Given any sequence $h_n$, you can find a $C^\infty$ function $g$ such that $g^{(n)}(0) = h_n$. This implies the answer is "no."
Consider
$$g(x) = \sum_{k=0}^\infty g_k(x), \qquad g_k(x) = \frac{h_k}{k!} x^k \alpha(c_k x),$$
where $\alpha:\mathbb R \to [0,1]$ is a $C^\infty$ function which is $1$ on $[-1,1]$ and $0$ on $\mathbb R \setminus (-2,2)$, and $c_k$ will be chosen later.

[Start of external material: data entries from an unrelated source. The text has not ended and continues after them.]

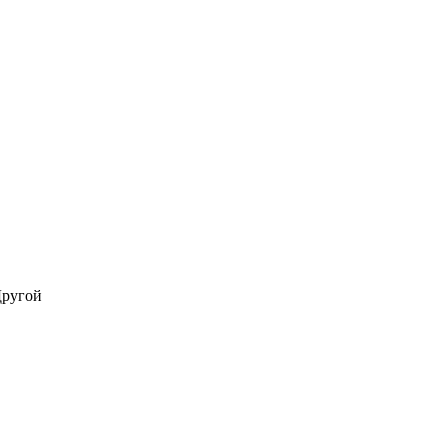
ругой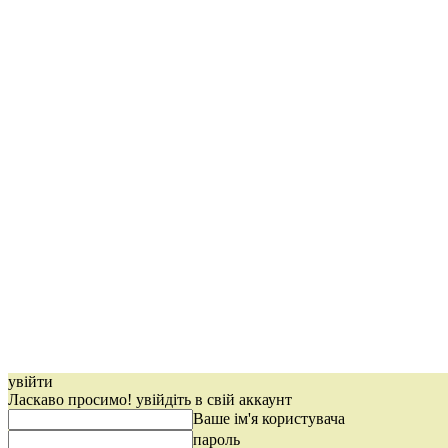
увійти
Ласкаво просимо! увійдіть в свій аккаунт
Ваше ім'я користувача
пароль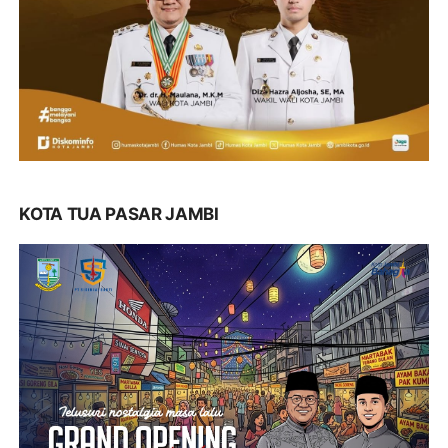
KOTA TUA PASAR JAMBI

So let's try to show that $\sum_k g_k^{(n)}$ converges uniformly for each $n$. Using Leibnitz' formula, we see that for $k \ge n$
$$ {\|g_k^{(n)}\|}_\infty \le \frac{|h_k|}{k!} \sum_{m=0}^n \binom nm \frac{k!}{(k-m)!}\big[\sup_{c_k x \in [-2,2]}|x|^{k-m}\big] c_k^{n-m} {\|\alpha^{(n-m)}\|}_\infty \le K_n |h_k| 2^kc_k^{n-k}
$$
where $K_n$ depends only on $n$ and $\alpha$. So if $c_k \ge 3 |h_k|^{1/k}$, then $\sum_k {\|g_k^{(n)}\|}_\infty$ converges.
Hence $g = \sum_k g_k$ converges in $C^\infty$. Then it can be easily shown that $g^{(n)}(0) = h_n$.